WHAT THE EXERCISE ASKS
Swap each "series" in the rows below for "line" and leave everything else unchanged.
------ DATASET
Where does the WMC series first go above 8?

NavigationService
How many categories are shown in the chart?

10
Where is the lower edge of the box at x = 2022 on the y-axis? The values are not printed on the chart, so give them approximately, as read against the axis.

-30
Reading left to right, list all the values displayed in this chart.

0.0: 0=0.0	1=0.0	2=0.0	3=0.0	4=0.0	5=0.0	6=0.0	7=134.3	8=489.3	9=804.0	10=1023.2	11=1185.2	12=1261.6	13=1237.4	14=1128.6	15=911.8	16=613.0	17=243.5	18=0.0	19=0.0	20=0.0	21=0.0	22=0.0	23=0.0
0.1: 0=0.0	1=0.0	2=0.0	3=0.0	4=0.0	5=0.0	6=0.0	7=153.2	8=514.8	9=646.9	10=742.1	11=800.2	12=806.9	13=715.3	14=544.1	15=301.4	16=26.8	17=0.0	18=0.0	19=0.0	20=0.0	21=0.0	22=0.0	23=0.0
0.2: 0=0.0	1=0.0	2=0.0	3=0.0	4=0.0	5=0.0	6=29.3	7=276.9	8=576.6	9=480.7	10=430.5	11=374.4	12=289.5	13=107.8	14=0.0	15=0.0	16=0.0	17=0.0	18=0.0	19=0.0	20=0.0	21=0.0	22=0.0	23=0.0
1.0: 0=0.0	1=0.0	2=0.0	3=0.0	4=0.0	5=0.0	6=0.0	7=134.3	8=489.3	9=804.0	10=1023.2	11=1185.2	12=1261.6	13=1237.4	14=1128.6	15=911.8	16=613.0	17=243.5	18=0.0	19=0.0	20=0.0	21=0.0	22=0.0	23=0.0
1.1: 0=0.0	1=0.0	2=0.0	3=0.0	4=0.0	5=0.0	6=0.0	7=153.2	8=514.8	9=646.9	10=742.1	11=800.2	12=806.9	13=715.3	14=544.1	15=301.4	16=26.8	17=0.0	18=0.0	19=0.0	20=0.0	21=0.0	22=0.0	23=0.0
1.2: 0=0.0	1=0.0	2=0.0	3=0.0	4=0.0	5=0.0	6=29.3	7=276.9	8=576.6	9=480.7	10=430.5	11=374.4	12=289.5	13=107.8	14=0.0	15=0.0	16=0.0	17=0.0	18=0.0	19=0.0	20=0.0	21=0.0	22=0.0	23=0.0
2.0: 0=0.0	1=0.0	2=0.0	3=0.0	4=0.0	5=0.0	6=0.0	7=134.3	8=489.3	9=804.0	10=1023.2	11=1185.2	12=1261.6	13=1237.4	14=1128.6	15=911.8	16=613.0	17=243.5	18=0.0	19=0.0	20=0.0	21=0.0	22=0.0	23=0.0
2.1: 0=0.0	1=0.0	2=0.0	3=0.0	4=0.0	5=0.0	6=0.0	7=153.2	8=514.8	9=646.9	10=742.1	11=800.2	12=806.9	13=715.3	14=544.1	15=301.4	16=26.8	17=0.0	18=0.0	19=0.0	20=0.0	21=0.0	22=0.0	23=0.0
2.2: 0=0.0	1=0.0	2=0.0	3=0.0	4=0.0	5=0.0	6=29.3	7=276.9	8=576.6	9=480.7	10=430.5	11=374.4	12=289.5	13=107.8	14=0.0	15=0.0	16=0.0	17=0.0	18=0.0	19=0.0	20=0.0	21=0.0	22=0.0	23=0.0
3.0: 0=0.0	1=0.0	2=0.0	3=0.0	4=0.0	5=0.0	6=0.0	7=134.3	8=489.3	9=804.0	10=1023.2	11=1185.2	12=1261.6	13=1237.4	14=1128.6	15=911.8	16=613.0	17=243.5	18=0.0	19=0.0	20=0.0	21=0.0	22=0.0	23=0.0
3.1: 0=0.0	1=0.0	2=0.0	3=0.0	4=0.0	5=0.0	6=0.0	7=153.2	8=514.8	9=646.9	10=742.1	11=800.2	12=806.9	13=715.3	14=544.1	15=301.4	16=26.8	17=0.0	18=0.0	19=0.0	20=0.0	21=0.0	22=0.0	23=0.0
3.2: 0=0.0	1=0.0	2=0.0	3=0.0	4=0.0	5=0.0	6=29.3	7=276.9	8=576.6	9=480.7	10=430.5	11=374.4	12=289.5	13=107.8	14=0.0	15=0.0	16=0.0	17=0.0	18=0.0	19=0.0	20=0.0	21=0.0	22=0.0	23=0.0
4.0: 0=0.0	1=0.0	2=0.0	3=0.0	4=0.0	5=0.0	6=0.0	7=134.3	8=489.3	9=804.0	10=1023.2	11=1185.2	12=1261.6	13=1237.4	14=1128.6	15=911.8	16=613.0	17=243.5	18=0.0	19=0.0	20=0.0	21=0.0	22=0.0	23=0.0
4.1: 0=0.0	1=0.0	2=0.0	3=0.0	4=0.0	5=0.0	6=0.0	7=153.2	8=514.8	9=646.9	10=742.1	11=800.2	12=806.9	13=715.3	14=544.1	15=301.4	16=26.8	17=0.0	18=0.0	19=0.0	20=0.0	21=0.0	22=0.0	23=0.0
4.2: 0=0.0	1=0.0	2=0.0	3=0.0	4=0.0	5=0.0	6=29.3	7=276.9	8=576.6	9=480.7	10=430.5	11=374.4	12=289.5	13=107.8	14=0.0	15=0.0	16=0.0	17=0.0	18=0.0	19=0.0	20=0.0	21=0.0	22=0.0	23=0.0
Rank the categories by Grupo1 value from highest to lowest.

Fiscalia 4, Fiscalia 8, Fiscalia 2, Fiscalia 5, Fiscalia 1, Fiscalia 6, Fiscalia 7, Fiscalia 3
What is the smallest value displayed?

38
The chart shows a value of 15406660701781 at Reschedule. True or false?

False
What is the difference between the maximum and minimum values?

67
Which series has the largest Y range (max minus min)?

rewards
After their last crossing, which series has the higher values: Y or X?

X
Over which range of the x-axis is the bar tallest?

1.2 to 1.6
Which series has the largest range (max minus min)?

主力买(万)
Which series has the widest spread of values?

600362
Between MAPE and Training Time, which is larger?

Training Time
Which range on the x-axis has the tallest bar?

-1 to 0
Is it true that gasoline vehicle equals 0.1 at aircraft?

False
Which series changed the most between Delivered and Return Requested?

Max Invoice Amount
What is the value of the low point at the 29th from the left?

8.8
------------
ANSWER TO THIS EXERCISE
Where does the WMC line first go above 8?

NavigationService
How many categories are shown in the chart?

10
Where is the lower edge of the box at x = 2022 on the y-axis? The values are not printed on the chart, so give them approximately, as read against the axis.

-30
Reading left to right, list all the values displayed in this chart.

0.0: 0=0.0	1=0.0	2=0.0	3=0.0	4=0.0	5=0.0	6=0.0	7=134.3	8=489.3	9=804.0	10=1023.2	11=1185.2	12=1261.6	13=1237.4	14=1128.6	15=911.8	16=613.0	17=243.5	18=0.0	19=0.0	20=0.0	21=0.0	22=0.0	23=0.0
0.1: 0=0.0	1=0.0	2=0.0	3=0.0	4=0.0	5=0.0	6=0.0	7=153.2	8=514.8	9=646.9	10=742.1	11=800.2	12=806.9	13=715.3	14=544.1	15=301.4	16=26.8	17=0.0	18=0.0	19=0.0	20=0.0	21=0.0	22=0.0	23=0.0
0.2: 0=0.0	1=0.0	2=0.0	3=0.0	4=0.0	5=0.0	6=29.3	7=276.9	8=576.6	9=480.7	10=430.5	11=374.4	12=289.5	13=107.8	14=0.0	15=0.0	16=0.0	17=0.0	18=0.0	19=0.0	20=0.0	21=0.0	22=0.0	23=0.0
1.0: 0=0.0	1=0.0	2=0.0	3=0.0	4=0.0	5=0.0	6=0.0	7=134.3	8=489.3	9=804.0	10=1023.2	11=1185.2	12=1261.6	13=1237.4	14=1128.6	15=911.8	16=613.0	17=243.5	18=0.0	19=0.0	20=0.0	21=0.0	22=0.0	23=0.0
1.1: 0=0.0	1=0.0	2=0.0	3=0.0	4=0.0	5=0.0	6=0.0	7=153.2	8=514.8	9=646.9	10=742.1	11=800.2	12=806.9	13=715.3	14=544.1	15=301.4	16=26.8	17=0.0	18=0.0	19=0.0	20=0.0	21=0.0	22=0.0	23=0.0
1.2: 0=0.0	1=0.0	2=0.0	3=0.0	4=0.0	5=0.0	6=29.3	7=276.9	8=576.6	9=480.7	10=430.5	11=374.4	12=289.5	13=107.8	14=0.0	15=0.0	16=0.0	17=0.0	18=0.0	19=0.0	20=0.0	21=0.0	22=0.0	23=0.0
2.0: 0=0.0	1=0.0	2=0.0	3=0.0	4=0.0	5=0.0	6=0.0	7=134.3	8=489.3	9=804.0	10=1023.2	11=1185.2	12=1261.6	13=1237.4	14=1128.6	15=911.8	16=613.0	17=243.5	18=0.0	19=0.0	20=0.0	21=0.0	22=0.0	23=0.0
2.1: 0=0.0	1=0.0	2=0.0	3=0.0	4=0.0	5=0.0	6=0.0	7=153.2	8=514.8	9=646.9	10=742.1	11=800.2	12=806.9	13=715.3	14=544.1	15=301.4	16=26.8	17=0.0	18=0.0	19=0.0	20=0.0	21=0.0	22=0.0	23=0.0
2.2: 0=0.0	1=0.0	2=0.0	3=0.0	4=0.0	5=0.0	6=29.3	7=276.9	8=576.6	9=480.7	10=430.5	11=374.4	12=289.5	13=107.8	14=0.0	15=0.0	16=0.0	17=0.0	18=0.0	19=0.0	20=0.0	21=0.0	22=0.0	23=0.0
3.0: 0=0.0	1=0.0	2=0.0	3=0.0	4=0.0	5=0.0	6=0.0	7=134.3	8=489.3	9=804.0	10=1023.2	11=1185.2	12=1261.6	13=1237.4	14=1128.6	15=911.8	16=613.0	17=243.5	18=0.0	19=0.0	20=0.0	21=0.0	22=0.0	23=0.0
3.1: 0=0.0	1=0.0	2=0.0	3=0.0	4=0.0	5=0.0	6=0.0	7=153.2	8=514.8	9=646.9	10=742.1	11=800.2	12=806.9	13=715.3	14=544.1	15=301.4	16=26.8	17=0.0	18=0.0	19=0.0	20=0.0	21=0.0	22=0.0	23=0.0
3.2: 0=0.0	1=0.0	2=0.0	3=0.0	4=0.0	5=0.0	6=29.3	7=276.9	8=576.6	9=480.7	10=430.5	11=374.4	12=289.5	13=107.8	14=0.0	15=0.0	16=0.0	17=0.0	18=0.0	19=0.0	20=0.0	21=0.0	22=0.0	23=0.0
4.0: 0=0.0	1=0.0	2=0.0	3=0.0	4=0.0	5=0.0	6=0.0	7=134.3	8=489.3	9=804.0	10=1023.2	11=1185.2	12=1261.6	13=1237.4	14=1128.6	15=911.8	16=613.0	17=243.5	18=0.0	19=0.0	20=0.0	21=0.0	22=0.0	23=0.0
4.1: 0=0.0	1=0.0	2=0.0	3=0.0	4=0.0	5=0.0	6=0.0	7=153.2	8=514.8	9=646.9	10=742.1	11=800.2	12=806.9	13=715.3	14=544.1	15=301.4	16=26.8	17=0.0	18=0.0	19=0.0	20=0.0	21=0.0	22=0.0	23=0.0
4.2: 0=0.0	1=0.0	2=0.0	3=0.0	4=0.0	5=0.0	6=29.3	7=276.9	8=576.6	9=480.7	10=430.5	11=374.4	12=289.5	13=107.8	14=0.0	15=0.0	16=0.0	17=0.0	18=0.0	19=0.0	20=0.0	21=0.0	22=0.0	23=0.0
Rank the categories by Grupo1 value from highest to lowest.

Fiscalia 4, Fiscalia 8, Fiscalia 2, Fiscalia 5, Fiscalia 1, Fiscalia 6, Fiscalia 7, Fiscalia 3
What is the smallest value displayed?

38
The chart shows a value of 15406660701781 at Reschedule. True or false?

False
What is the difference between the maximum and minimum values?

67
Which line has the largest Y range (max minus min)?

rewards
After their last crossing, which line has the higher values: Y or X?

X
Over which range of the x-axis is the bar tallest?

1.2 to 1.6
Which line has the largest range (max minus min)?

主力买(万)
Which line has the widest spread of values?

600362
Between MAPE and Training Time, which is larger?

Training Time
Which range on the x-axis has the tallest bar?

-1 to 0
Is it true that gasoline vehicle equals 0.1 at aircraft?

False
Which line changed the most between Delivered and Return Requested?

Max Invoice Amount
What is the value of the low point at the 29th from the left?

8.8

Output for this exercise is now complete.